A model to support collective reasoning: Formalization, analysis and computational assessment
This work addresses the challenge of supporting collective reasoning in e-participation systems, offering a more flexible approach than existing methods, though it appears incremental in its improvements to debate modeling.
The authors tackled the problem of modeling human debates and deriving collective conclusions by proposing a new model that allows users to introduce and relate information, and express opinions without assuming full rationality. They demonstrated that aggregated opinions can be coherent even with incoherent individual opinions and lack of consensus, and showed efficient computation for real-sized debates.

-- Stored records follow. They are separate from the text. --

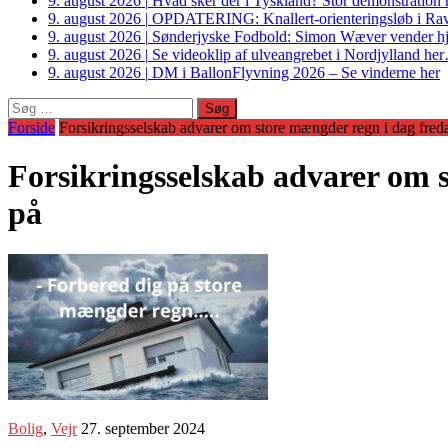
9. august 2026
|
Hvad sker der i Tyskland? Stor demonstrati
9. august 2026
|
OPDATERING: Knallert-orienteringsløb i Ravs
9. august 2026
|
Sønderjyske Fodbold: Simon Wæver vender hj
9. august 2026
|
Se videoklip af ulveangrebet i Nordjylland he
9. august 2026
|
DM i BallonFlyvning 2026 – Se vinderne her
Søg
efter:
Forside
Forsikringsselskab advarer om store mængder regn i dag fre
Forsikringsselskab advarer om 
på
Bolig
,
Vejr
27. september 2024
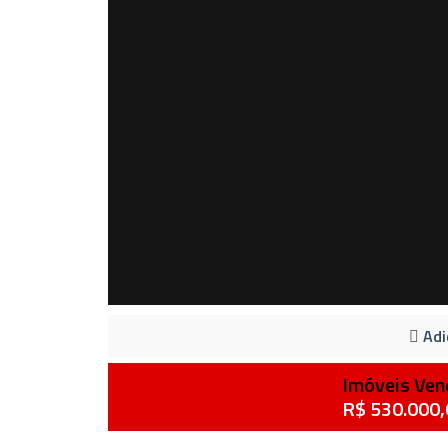
Adi
Imóveis Ven
R$ 530.000,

Inspired by e-participation systems, in this paper we propose a new model to represent human debates and methods to obtain collective conclusions from them. This model overcomes drawbacks of existing approaches by allowing users to introduce new pieces of information into the discussion, to relate them to existing pieces, and also to express their opinion on the pieces proposed by other users. In addition, our model does not assume that users' opinions are rational in order to extract information from it, an assumption that significantly limits current approaches. Instead, we define a weaker notion of rationality that characterises coherent opinions, and we consider different scenarios based on the coherence of individual opinions and the level of consensus that users have on the debate structure. Considering these two factors, we analyse the outcomes of different opinion aggregation functions that compute a collective decision based on the individual opinions and the debate structure. In particular, we demonstrate that aggregated opinions can be coherent even if there is a lack of consensus and individual opinions are not coherent. We conclude our analysis with a computational evaluation demonstrating that collective opinions can be computed efficiently for real-sized debates.